[Stored items from a collection]
"""
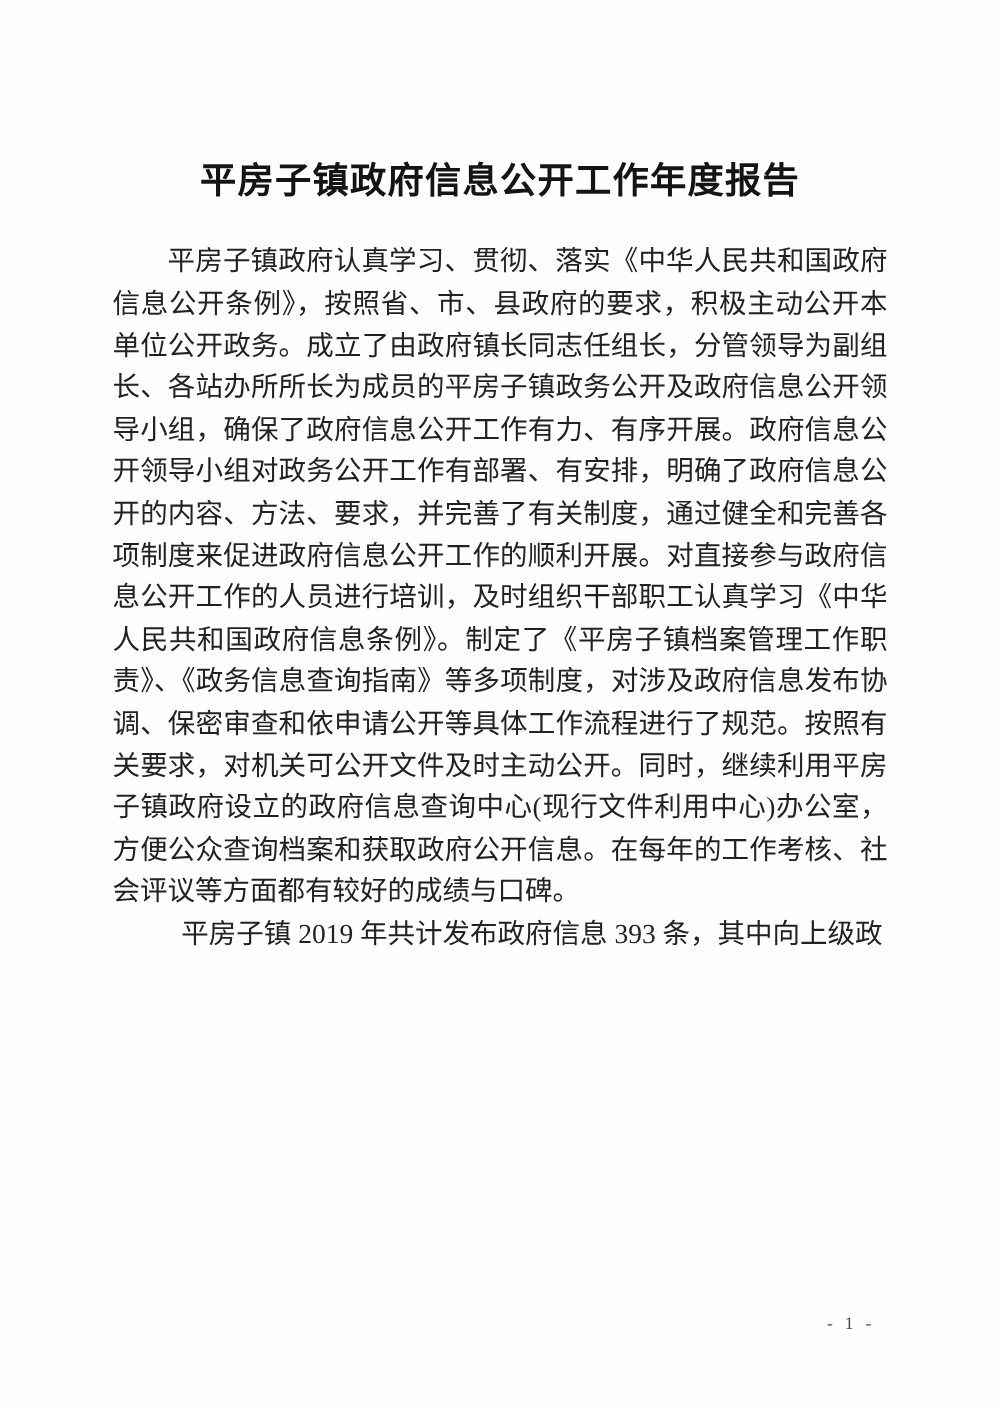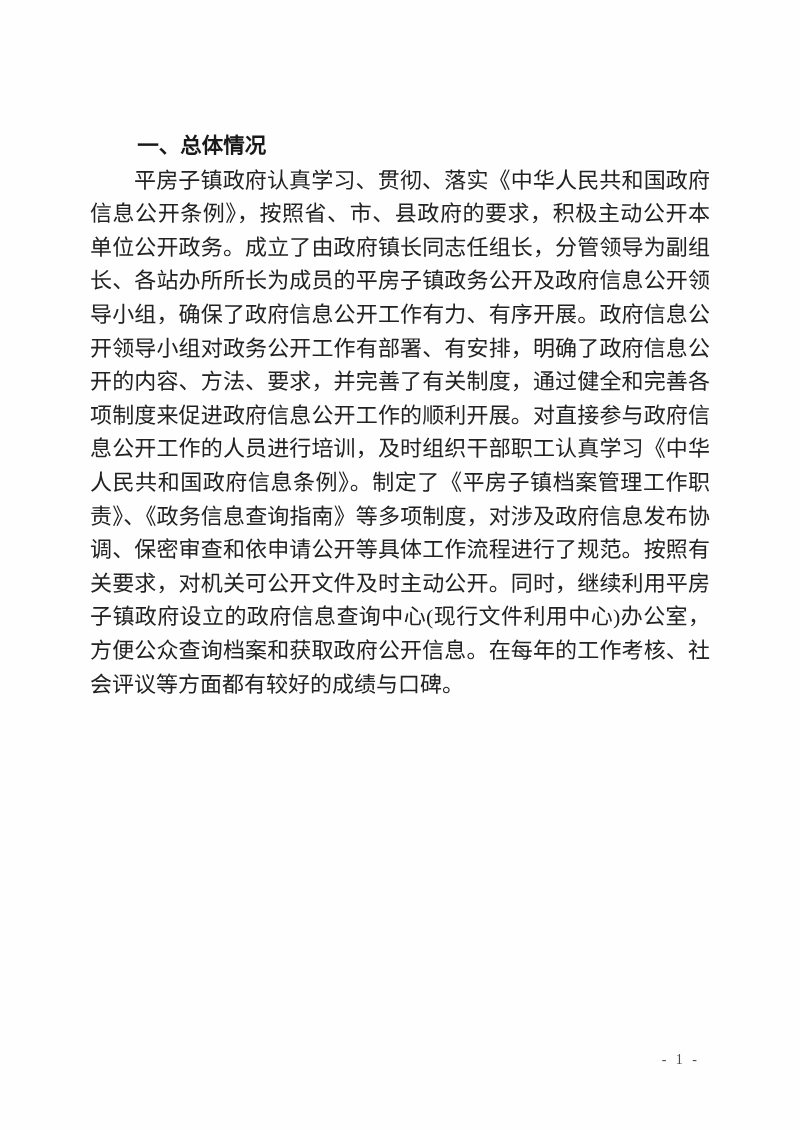--- a/index.html
+++ b/index.html
@@ -58,21 +58,22 @@
     font-size: 14px;
     letter-spacing: 3px;
     color: #4a4a4a;
     font-family: "Liberation Serif", "DejaVu Serif", serif;
   }
 </style>
 </head>
 <body>
 
 <div class="page">
+  <h1 class="doc-title">平房子镇政府信息公开工作年度报告</h1>
 
 
-  <h2 class="section-heading">一、总体情况</h2>
 
   <p class="body-par">平房子镇政府认真学习、贯彻、落实《中华人民共和国政府信息公开条例》，按照省、市、县政府的要求，积极主动公开本单位公开政务。成立了由政府镇长同志任组长，分管领导为副组长、各站办所所长为成员的平房子镇政务公开及政府信息公开领导小组，确保了政府信息公开工作有力、有序开展。政府信息公开领导小组对政务公开工作有部署、有安排，明确了政府信息公开的内容、方法、要求，并完善了有关制度，通过健全和完善各项制度来促进政府信息公开工作的顺利开展。对直接参与政府信息公开工作的人员进行培训，及时组织干部职工认真学习《中华人民共和国政府信息条例》。制定了《平房子镇档案管理工作职责》、《政务信息查询指南》等多项制度，对涉及政府信息发布协调、保密审查和依申请公开等具体工作流程进行了规范。按照有关要求，对机关可公开文件及时主动公开。同时，继续利用平房子镇政府设立的政府信息查询中心(现行文件利用中心)办公室，方便公众查询档案和获取政府公开信息。在每年的工作考核、社会评议等方面都有较好的成绩与口碑。</p>
 
+  <p class="body-par stats">平房子镇 2019 年共计发布政府信息 393 条，其中向上级政</p>
 
   <div class="page-number">- 1 -</div>
 </div>
 
 </body></html>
"""
◆ **What this task involves**:
Among the lines above, find those holding the word "font" and state how many there are, number only.

◆ **Worked solution**:
2